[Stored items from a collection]
____

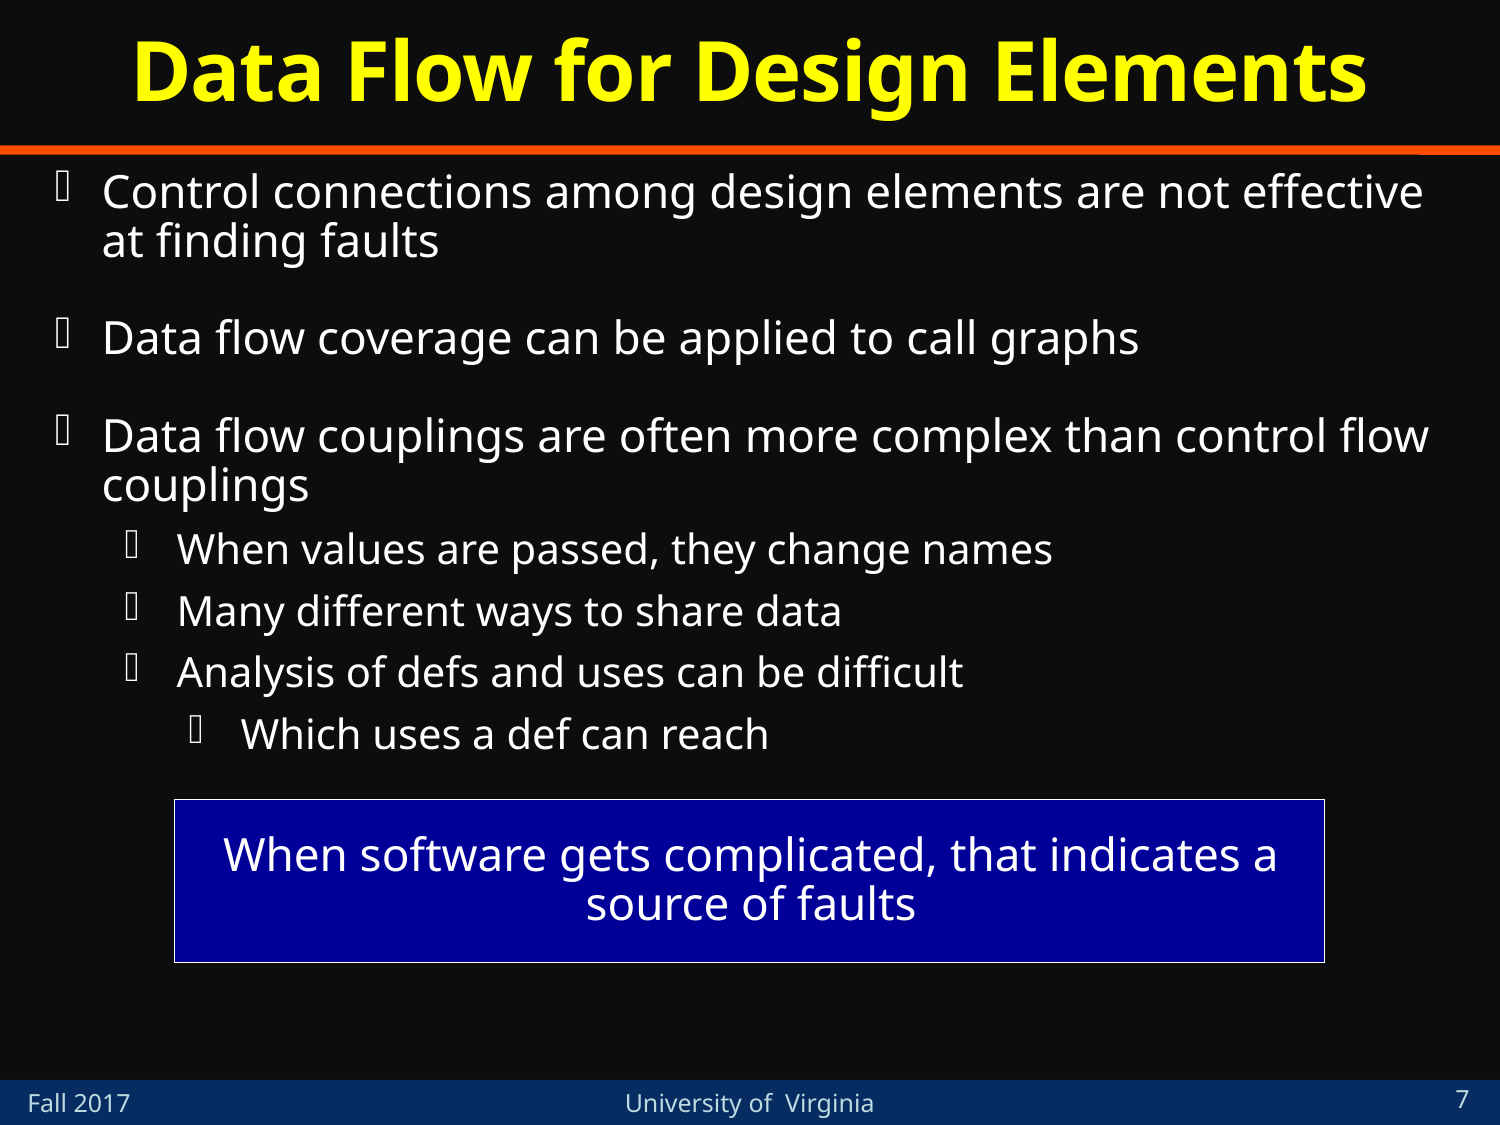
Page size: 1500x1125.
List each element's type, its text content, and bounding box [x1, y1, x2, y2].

list Control connections among design elements are not effective at finding faults Data flow coverage can be applied to call graphs Data flow couplings are often more complex than control flow couplings When values are passed, they change names Many different ways to share data Analysis of defs and uses can be difficult Which uses a def can reach [37, 161, 1475, 813]
title Data Flow for Design Elements [0, 0, 1500, 150]
text_box When software gets complicated, that indicates a source of faults [174, 799, 1325, 963]
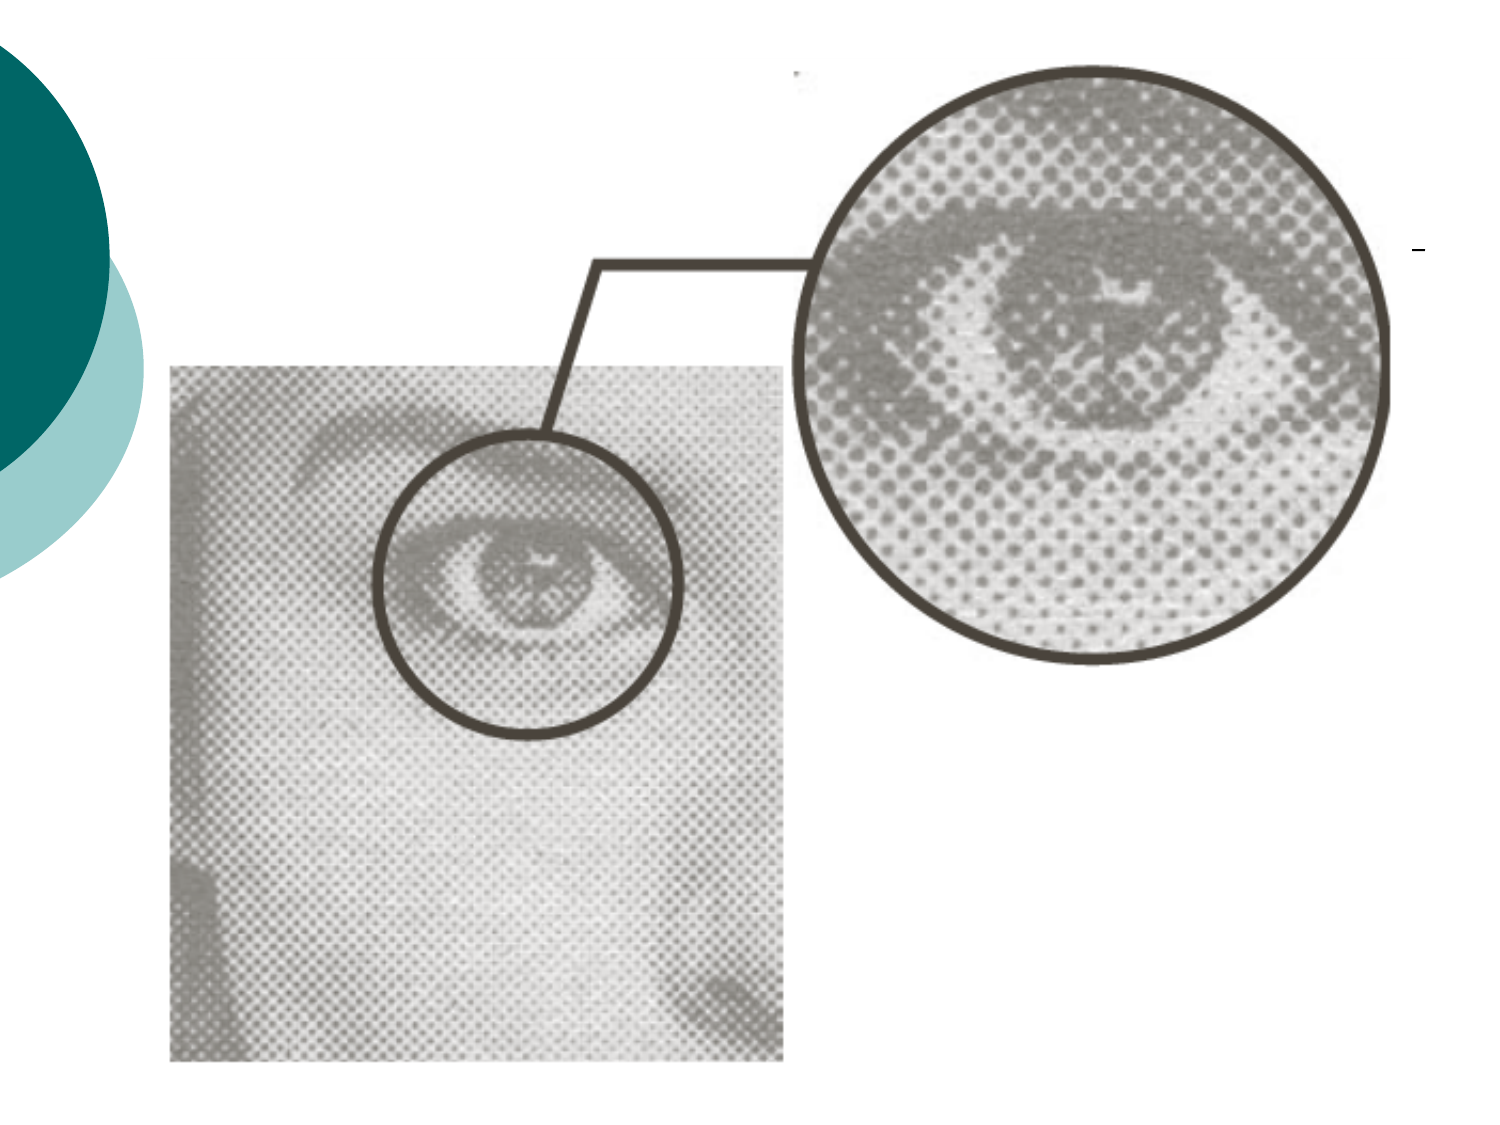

____

PROMPT -
From the first line to the last, repeat the data above exactly and leave the pictures out.

OUTPUT OF THE TASK -
Page size: 1500x1125.
List each element's type, its text content, and bounding box [x1, y1, x2, y2].

list Control connections among design elements are not effective at finding faults Data flow coverage can be applied to call graphs Data flow couplings are often more complex than control flow couplings When values are passed, they change names Many different ways to share data Analysis of defs and uses can be difficult Which uses a def can reach [37, 161, 1475, 813]
title Data Flow for Design Elements [0, 0, 1500, 150]
text_box When software gets complicated, that indicates a source of faults [174, 799, 1325, 963]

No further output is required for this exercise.